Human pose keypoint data

>>>>

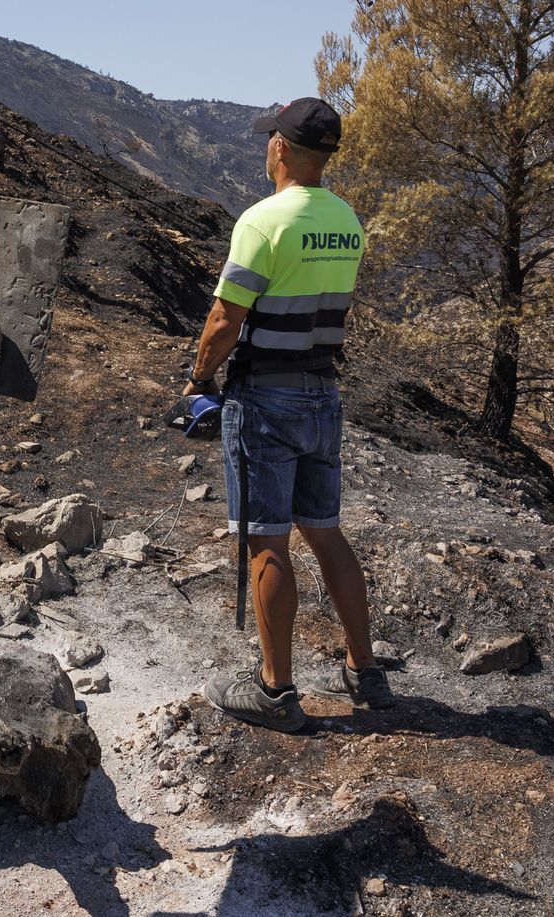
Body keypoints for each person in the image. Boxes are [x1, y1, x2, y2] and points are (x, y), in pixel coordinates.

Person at [183, 97, 386, 732]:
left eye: (269, 138)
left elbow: (224, 319)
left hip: (265, 396)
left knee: (267, 541)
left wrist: (197, 381)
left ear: (279, 147)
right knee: (323, 530)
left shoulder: (263, 221)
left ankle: (275, 691)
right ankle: (366, 672)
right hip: (323, 391)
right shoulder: (347, 221)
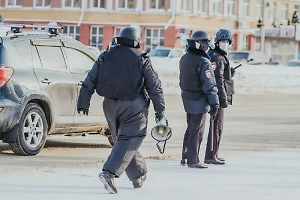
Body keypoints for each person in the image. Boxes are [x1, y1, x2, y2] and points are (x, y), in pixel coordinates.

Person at [77, 27, 166, 194]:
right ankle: (109, 173)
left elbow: (89, 80)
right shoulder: (142, 58)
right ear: (137, 40)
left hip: (109, 105)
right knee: (131, 138)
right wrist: (160, 111)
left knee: (124, 140)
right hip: (134, 104)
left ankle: (138, 174)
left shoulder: (105, 56)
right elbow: (154, 87)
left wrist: (83, 102)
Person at [179, 30, 220, 169]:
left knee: (190, 128)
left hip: (186, 97)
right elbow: (209, 84)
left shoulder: (184, 58)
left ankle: (185, 156)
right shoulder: (203, 61)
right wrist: (215, 103)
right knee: (197, 131)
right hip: (199, 99)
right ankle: (193, 160)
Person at [204, 29, 235, 165]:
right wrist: (222, 100)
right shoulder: (217, 56)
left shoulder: (219, 56)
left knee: (217, 126)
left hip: (216, 96)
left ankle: (214, 153)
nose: (225, 43)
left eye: (227, 41)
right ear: (217, 42)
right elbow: (218, 80)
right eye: (223, 41)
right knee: (216, 127)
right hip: (217, 97)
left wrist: (230, 73)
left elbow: (223, 76)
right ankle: (211, 155)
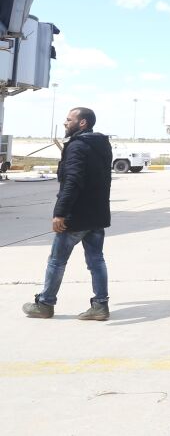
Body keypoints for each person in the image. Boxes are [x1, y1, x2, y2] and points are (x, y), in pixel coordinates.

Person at [22, 107, 113, 320]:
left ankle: (45, 304)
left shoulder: (77, 146)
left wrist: (60, 213)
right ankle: (100, 305)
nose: (65, 123)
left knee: (56, 261)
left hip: (77, 216)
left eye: (69, 119)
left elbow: (72, 181)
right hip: (97, 214)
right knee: (96, 260)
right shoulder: (101, 145)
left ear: (82, 123)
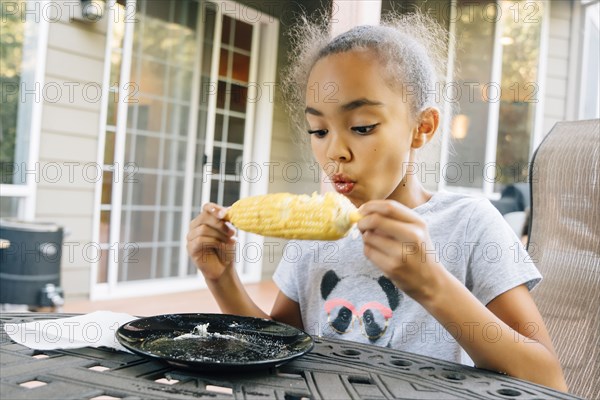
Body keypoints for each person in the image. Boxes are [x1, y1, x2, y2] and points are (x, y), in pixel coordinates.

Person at [186, 12, 567, 391]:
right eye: (318, 130)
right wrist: (223, 279)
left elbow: (547, 381)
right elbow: (279, 350)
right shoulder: (310, 243)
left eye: (362, 127)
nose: (335, 152)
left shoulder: (470, 222)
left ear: (422, 128)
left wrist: (431, 283)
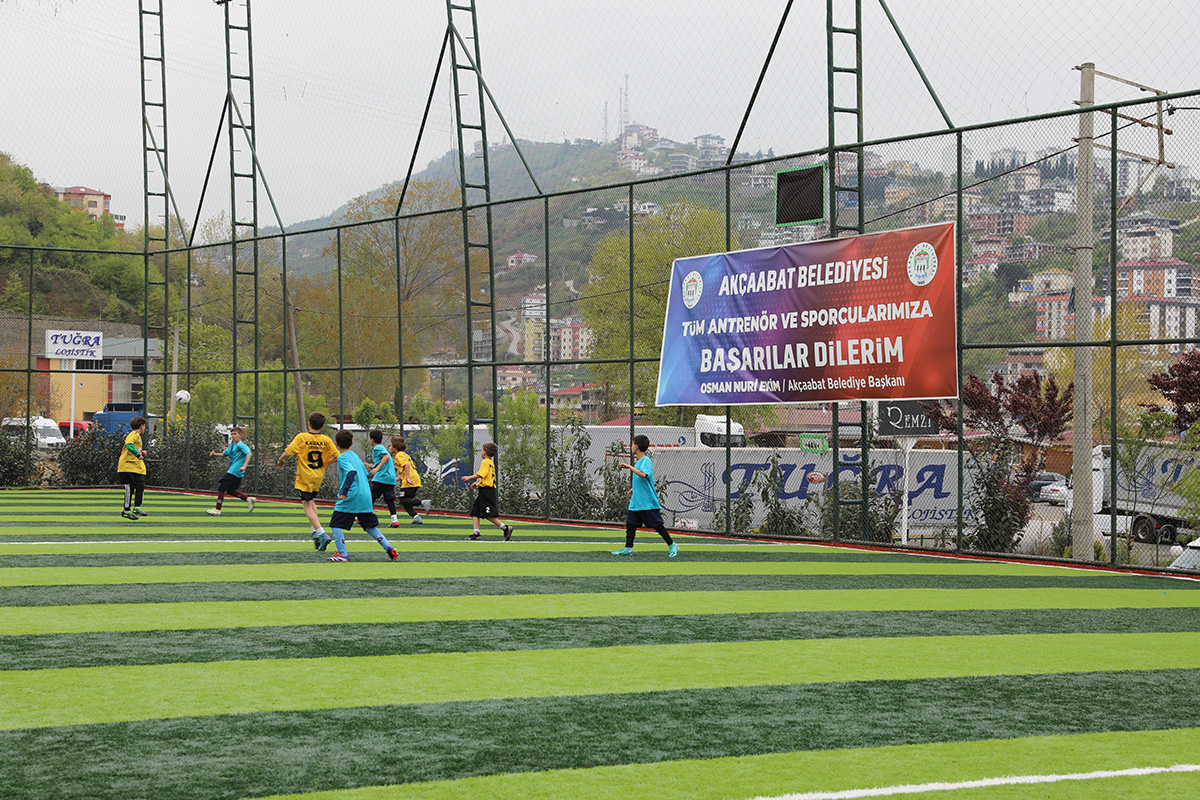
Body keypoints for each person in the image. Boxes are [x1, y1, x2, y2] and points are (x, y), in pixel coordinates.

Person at [324, 429, 399, 562]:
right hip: (365, 495)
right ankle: (388, 547)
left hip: (352, 495)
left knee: (335, 523)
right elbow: (365, 474)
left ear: (336, 443)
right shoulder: (355, 456)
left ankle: (343, 554)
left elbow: (351, 472)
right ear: (352, 443)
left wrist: (344, 492)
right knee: (369, 525)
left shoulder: (342, 457)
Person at [277, 411, 340, 548]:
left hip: (305, 475)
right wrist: (325, 462)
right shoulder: (326, 440)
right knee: (311, 502)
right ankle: (315, 534)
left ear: (309, 423)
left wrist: (280, 460)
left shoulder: (302, 437)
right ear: (323, 426)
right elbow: (337, 456)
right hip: (318, 475)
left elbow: (287, 452)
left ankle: (322, 533)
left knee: (306, 506)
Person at [613, 434, 677, 557]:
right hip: (637, 501)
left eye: (632, 445)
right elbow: (642, 480)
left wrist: (629, 467)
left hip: (646, 502)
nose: (630, 447)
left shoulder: (645, 461)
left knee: (657, 526)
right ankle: (628, 548)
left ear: (636, 446)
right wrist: (634, 489)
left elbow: (644, 475)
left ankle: (672, 545)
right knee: (630, 524)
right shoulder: (639, 462)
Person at [460, 441, 514, 541]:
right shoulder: (490, 462)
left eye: (482, 450)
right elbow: (487, 478)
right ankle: (476, 534)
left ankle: (505, 528)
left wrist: (469, 477)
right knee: (475, 512)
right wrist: (477, 484)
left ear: (484, 452)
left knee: (488, 514)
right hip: (485, 489)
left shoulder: (485, 462)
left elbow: (482, 474)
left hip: (487, 491)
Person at [206, 427, 255, 516]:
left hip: (235, 470)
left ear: (240, 435)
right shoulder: (233, 445)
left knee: (222, 488)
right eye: (232, 434)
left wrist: (244, 466)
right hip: (236, 471)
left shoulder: (241, 445)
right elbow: (225, 454)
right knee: (231, 490)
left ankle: (217, 510)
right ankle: (248, 499)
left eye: (235, 434)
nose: (233, 436)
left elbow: (249, 454)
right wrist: (215, 454)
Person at [390, 434, 430, 525]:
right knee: (406, 501)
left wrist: (407, 478)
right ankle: (416, 517)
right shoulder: (404, 454)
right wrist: (394, 480)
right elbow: (404, 471)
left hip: (410, 480)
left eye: (391, 445)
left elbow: (407, 466)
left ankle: (423, 502)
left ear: (395, 448)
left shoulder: (398, 456)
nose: (389, 447)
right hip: (414, 478)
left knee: (403, 500)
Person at [365, 429, 400, 527]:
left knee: (370, 496)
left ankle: (365, 517)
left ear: (371, 439)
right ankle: (394, 519)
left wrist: (376, 470)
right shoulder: (381, 448)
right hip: (389, 478)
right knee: (389, 499)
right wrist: (370, 466)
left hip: (382, 478)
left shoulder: (378, 448)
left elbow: (386, 458)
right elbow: (382, 462)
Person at [117, 416, 148, 521]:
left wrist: (141, 452)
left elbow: (133, 447)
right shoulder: (133, 434)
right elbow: (129, 445)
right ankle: (126, 511)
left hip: (136, 467)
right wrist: (137, 454)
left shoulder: (138, 437)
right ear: (141, 426)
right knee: (129, 489)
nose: (145, 428)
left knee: (140, 486)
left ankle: (136, 507)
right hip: (127, 467)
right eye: (144, 426)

<<<<

### What is required:
From the first line of the records down through the line containing "left shoulder: (105, 56)", transcribe exactly those lines and no others, both ends kept, pictures dropped.

### Task response:
Body keypoints for each person in the image. Boxes are [x1, y1, x2, y2] and points are (x, y), in pixel coordinates.

Person at [183, 97, 386, 732]:
left eye: (269, 138)
left elbow: (224, 319)
left hip: (265, 396)
left knee: (267, 541)
left wrist: (197, 381)
left ear: (279, 147)
right knee: (323, 530)
left shoulder: (263, 221)
left ankle: (275, 691)
right ankle: (366, 672)
right hip: (323, 391)
right shoulder: (347, 221)
Body keypoints for each person in the image. Boxes are [x1, y1, x2, y2] and points are (x, y), in pixel coordinates.

Person at [77, 27, 166, 194]:
right ankle: (109, 173)
left elbow: (89, 80)
right shoulder: (142, 58)
right ear: (137, 40)
left hip: (109, 105)
right knee: (131, 138)
right wrist: (160, 111)
left knee: (124, 140)
right hip: (134, 104)
left ankle: (138, 174)
left shoulder: (105, 56)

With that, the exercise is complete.